▶ [TASK PROMPT]:
The records underneath are to be repeated exactly, with the pictures left out.

- - - - - - -

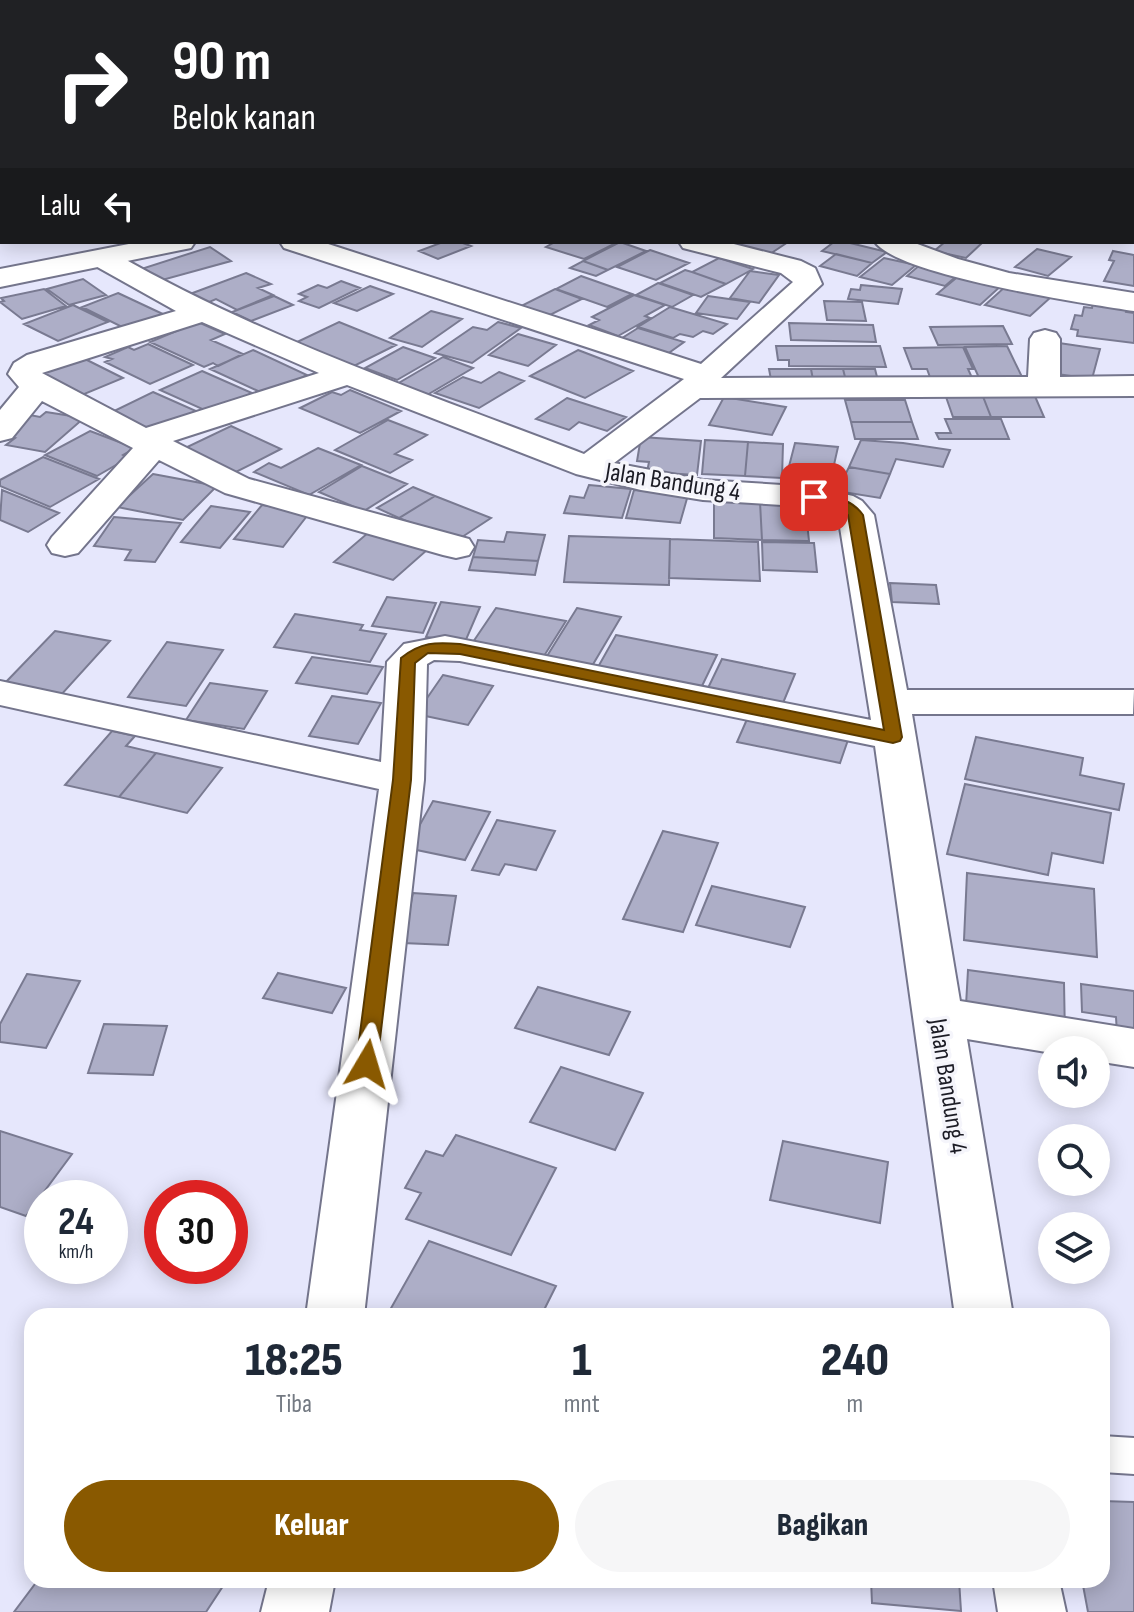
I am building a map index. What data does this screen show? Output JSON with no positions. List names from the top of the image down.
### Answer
{
  "streets": {
    "street": ["Jalan Bandung 4"]
  },
  "page": {
    "turn": ["90 m", "Belok kanan"],
    "then": "Lalu",
    "speed": "24 km/h",
    "limit": "30",
    "eta": [
      "18:25",
      "Tiba",
      "1",
      "mnt",
      "240",
      "m"
    ],
    "buttons": ["Keluar", "Bagikan"]
  }
}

- - - - - - -

▶ [RESPONSE BOX]:
I am building a map index. What data does this screen show? Output JSON with no positions. List names from the top of the image down.
### Answer
{
  "streets": {
    "street": ["Jalan Bandung 4"]
  },
  "page": {
    "turn": ["90 m", "Belok kanan"],
    "then": "Lalu",
    "speed": "24 km/h",
    "limit": "30",
    "eta": [
      "18:25",
      "Tiba",
      "1",
      "mnt",
      "240",
      "m"
    ],
    "buttons": ["Keluar", "Bagikan"]
  }
}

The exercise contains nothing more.